== Extracted entries ==
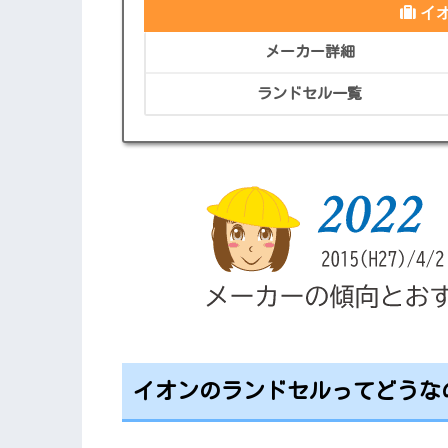
イ
メーカー詳細
ランドセル一覧
イオンのランドセルってどうな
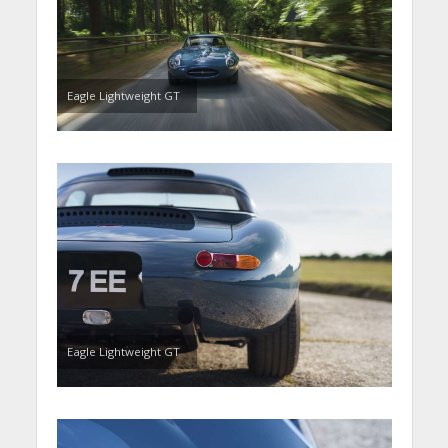
Eagle Lightweight GT
Eagle Lightweight GT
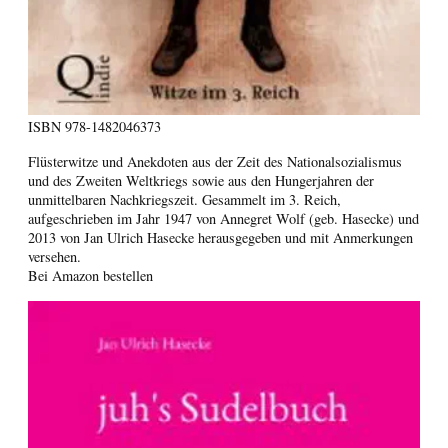
ISBN
978-1482046373
Flüsterwitze und Anekdoten aus der Zeit des Nationalsozialismus
und des Zweiten Weltkriegs sowie aus den Hungerjahren der
unmittelbaren Nachkriegszeit. Gesammelt im 3. Reich,
aufgeschrieben im Jahr 1947 von Annegret Wolf (geb. Hasecke) und
2013 von Jan Ulrich Hasecke herausgegeben und mit Anmerkungen
versehen.
Bei Amazon bestellen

== What to produce ==
Give back the full data exactly as it reads, but drop the pictures.

== Result for this exercise ==
イ
メーカー詳細
ランドセル一覧
イオンのランドセルってどうな
Eagle Lightweight GT
Eagle Lightweight GT
ISBN
978-1482046373
Flüsterwitze und Anekdoten aus der Zeit des Nationalsozialismus
und des Zweiten Weltkriegs sowie aus den Hungerjahren der
unmittelbaren Nachkriegszeit. Gesammelt im 3. Reich,
aufgeschrieben im Jahr 1947 von Annegret Wolf (geb. Hasecke) und
2013 von Jan Ulrich Hasecke herausgegeben und mit Anmerkungen
versehen.
Bei Amazon bestellen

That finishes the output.